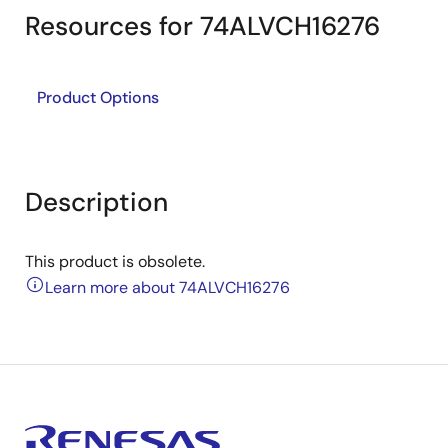
Resources for 74ALVCH16276
Product Options
Description
This product is obsolete.
Learn more about 74ALVCH16276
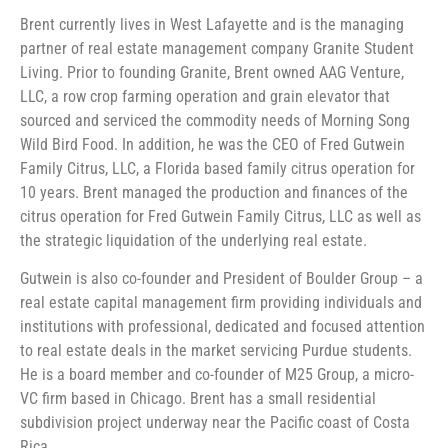
Brent currently lives in West Lafayette and is the managing
partner of real estate management company Granite Student
Living. Prior to founding Granite, Brent owned AAG Venture,
LLC, a row crop farming operation and grain elevator that
sourced and serviced the commodity needs of Morning Song
Wild Bird Food. In addition, he was the CEO of Fred Gutwein
Family Citrus, LLC, a Florida based family citrus operation for
10 years. Brent managed the production and finances of the
citrus operation for Fred Gutwein Family Citrus, LLC as well as
the strategic liquidation of the underlying real estate.
Gutwein is also co-founder and President of Boulder Group – a
real estate capital management firm providing individuals and
institutions with professional, dedicated and focused attention
to real estate deals in the market servicing Purdue students.
He is a board member and co-founder of M25 Group, a micro-
VC firm based in Chicago. Brent has a small residential
subdivision project underway near the Pacific coast of Costa
Rica.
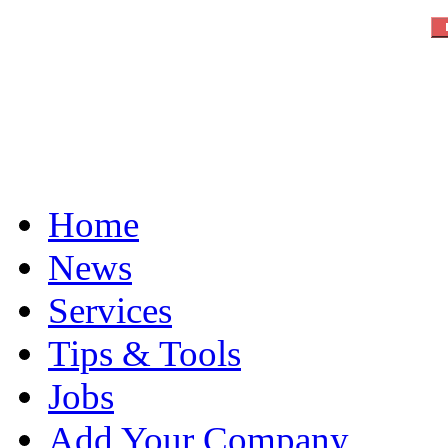
Home
News
Services
Tips & Tools
Jobs
Add Your Company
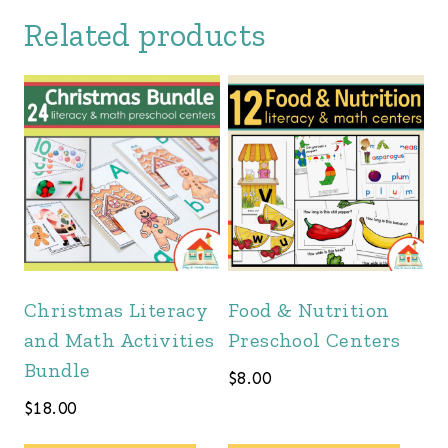
Related products
Christmas Literacy
Food & Nutrition
and Math Activities
Preschool Centers
Bundle
$
8.00
$
18.00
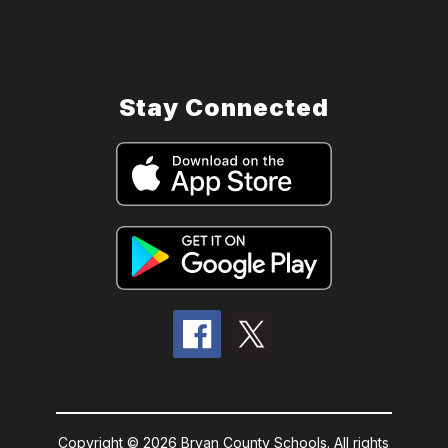
Stay Connected
Copyright © 2026 Bryan County Schools. All rights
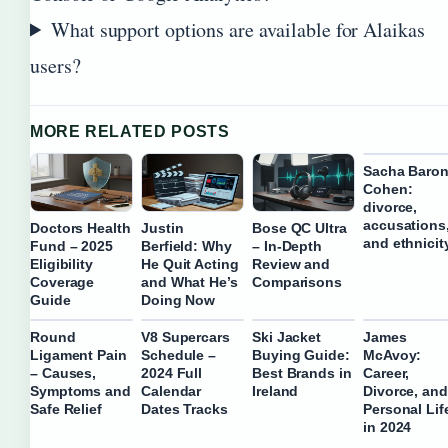
What support options are available for Alaikas
users?
MORE RELATED POSTS
Sacha Baro
Cohen:
divorce,
accusations
Doctors Health
Justin
Bose QC Ultra
and ethnicit
Fund – 2025
Berfield: Why
– In-Depth
Eligibility
He Quit Acting
Review and
Coverage
and What He’s
Comparisons
Guide
Doing Now
Round
V8 Supercars
Ski Jacket
James
Ligament Pain
Schedule –
Buying Guide:
McAvoy:
– Causes,
2024 Full
Best Brands in
Career,
Symptoms and
Calendar
Ireland
Divorce, and
Safe Relief
Dates Tracks
Personal Lif
in 2024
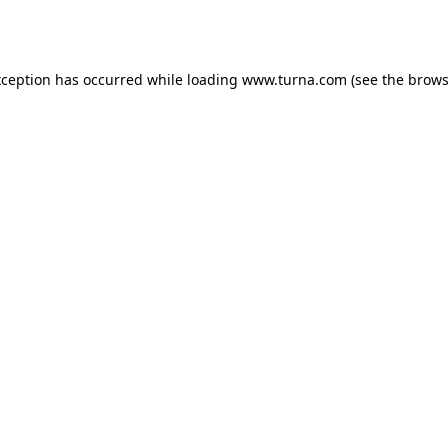
xception has occurred while loading
www.turna.com
(see the
brows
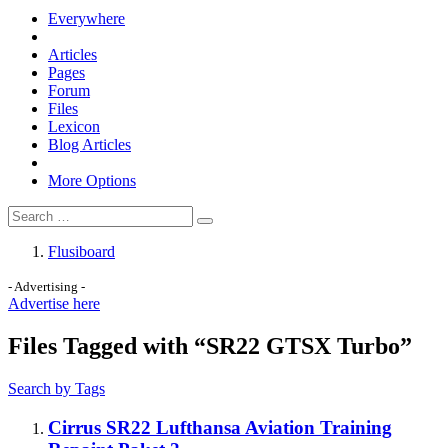
Everywhere
Articles
Pages
Forum
Files
Lexicon
Blog Articles
More Options
Flusiboard
- Advertising -
Advertise here
Files Tagged with “SR22 GTSX Turbo”
Search by Tags
Cirrus SR22 Lufthansa Aviation Training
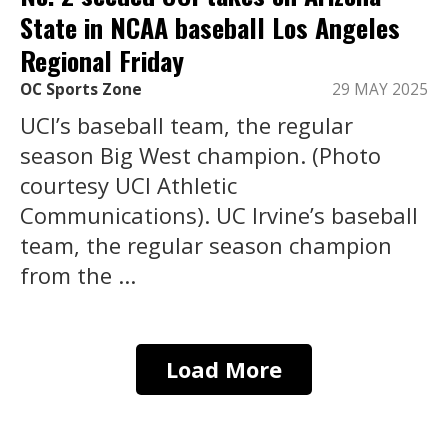
State in NCAA baseball Los Angeles
Regional Friday
OC Sports Zone
29 MAY 2025
UCI’s baseball team, the regular
season Big West champion. (Photo
courtesy UCI Athletic
Communications). UC Irvine’s baseball
team, the regular season champion
from the ...
Load More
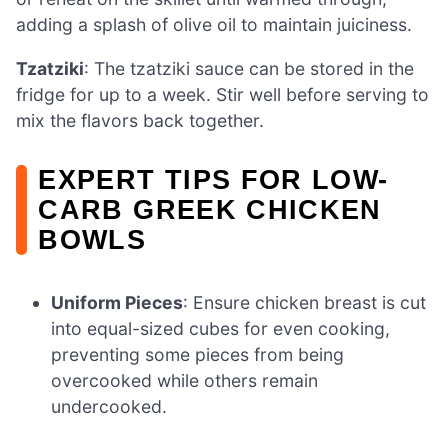
adding a splash of olive oil to maintain juiciness.
Tzatziki
: The tzatziki sauce can be stored in the
fridge for up to a week. Stir well before serving to
mix the flavors back together.
EXPERT TIPS FOR LOW-
CARB GREEK CHICKEN
BOWLS
Uniform Pieces
: Ensure chicken breast is cut
into equal-sized cubes for even cooking,
preventing some pieces from being
overcooked while others remain
undercooked.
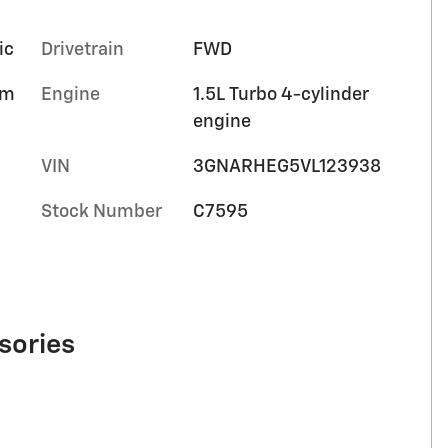
ic
Drivetrain
FWD
im
Engine
1.5L Turbo 4-cylinder
engine
VIN
3GNARHEG5VL123938
Stock Number
C7595
sories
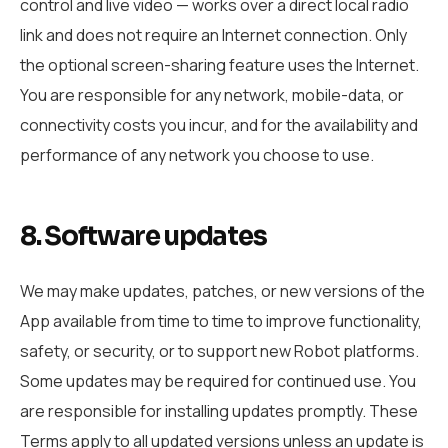
control and live video — works over a direct local radio
link and does not require an Internet connection. Only
the optional screen-sharing feature uses the Internet.
You are responsible for any network, mobile-data, or
connectivity costs you incur, and for the availability and
performance of any network you choose to use.
8. Software updates
We may make updates, patches, or new versions of the
App available from time to time to improve functionality,
safety, or security, or to support new Robot platforms.
Some updates may be required for continued use. You
are responsible for installing updates promptly. These
Terms apply to all updated versions unless an update is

* * * * * * *

### Task item
Please update the listing by replacing "Brent" with "Brian" wherever it appears and leaving everything else unchanged. Give back only the text and leave out the pictures.

### Exercise response
Resources for 74ALVCH16276
Product Options
Description
This product is obsolete.
Learn more about 74ALVCH16276
Brian currently lives in West Lafayette and is the managing
partner of real estate management company Granite Student
Living. Prior to founding Granite, Brian owned AAG Venture,
LLC, a row crop farming operation and grain elevator that
sourced and serviced the commodity needs of Morning Song
Wild Bird Food. In addition, he was the CEO of Fred Gutwein
Family Citrus, LLC, a Florida based family citrus operation for
10 years. Brian managed the production and finances of the
citrus operation for Fred Gutwein Family Citrus, LLC as well as
the strategic liquidation of the underlying real estate.
Gutwein is also co-founder and President of Boulder Group – a
real estate capital management firm providing individuals and
institutions with professional, dedicated and focused attention
to real estate deals in the market servicing Purdue students.
He is a board member and co-founder of M25 Group, a micro-
VC firm based in Chicago. Brian has a small residential
subdivision project underway near the Pacific coast of Costa
Rica.
Home
News
Services
Tips & Tools
Jobs
Add Your Company
Related products
Christmas Literacy
Food & Nutrition
and Math Activities
Preschool Centers
Bundle
$
8.00
$
18.00
Stay Connected
Copyright © 2026 Bryan County Schools. All rights
What support options are available for Alaikas
users?
MORE RELATED POSTS
Sacha Baro
Cohen:
divorce,
accusations
Doctors Health
Justin
Bose QC Ultra
and ethnicit
Fund – 2025
Berfield: Why
– In-Depth
Eligibility
He Quit Acting
Review and
Coverage
and What He’s
Comparisons
Guide
Doing Now
Round
V8 Supercars
Ski Jacket
James
Ligament Pain
Schedule –
Buying Guide:
McAvoy:
– Causes,
2024 Full
Best Brands in
Career,
Symptoms and
Calendar
Ireland
Divorce, and
Safe Relief
Dates Tracks
Personal Lif
in 2024
xception has occurred while loading
www.turna.com
(see the
brows
Everywhere
Articles
Pages
Forum
Files
Lexicon
Blog Articles
More Options
Flusiboard
- Advertising -
Advertise here
Files Tagged with “SR22 GTSX Turbo”
Search by Tags
Cirrus SR22 Lufthansa Aviation Training
State in NCAA baseball Los Angeles
Regional Friday
OC Sports Zone
29 MAY 2025
UCI’s baseball team, the regular
season Big West champion. (Photo
courtesy UCI Athletic
Communications). UC Irvine’s baseball
team, the regular season champion
from the ...
Load More
adding a splash of olive oil to maintain juiciness.
Tzatziki
: The tzatziki sauce can be stored in the
fridge for up to a week. Stir well before serving to
mix the flavors back together.
EXPERT TIPS FOR LOW-
CARB GREEK CHICKEN
BOWLS
Uniform Pieces
: Ensure chicken breast is cut
into equal-sized cubes for even cooking,
preventing some pieces from being
overcooked while others remain
undercooked.
ic
Drivetrain
FWD
im
Engine
1.5L Turbo 4-cylinder
engine
VIN
3GNARHEG5VL123938
Stock Number
C7595
sories
control and live video — works over a direct local radio
link and does not require an Internet connection. Only
the optional screen-sharing feature uses the Internet.
You are responsible for any network, mobile-data, or
connectivity costs you incur, and for the availability and
performance of any network you choose to use.
8. Software updates
We may make updates, patches, or new versions of the
App available from time to time to improve functionality,
safety, or security, or to support new Robot platforms.
Some updates may be required for continued use. You
are responsible for installing updates promptly. These
Terms apply to all updated versions unless an update is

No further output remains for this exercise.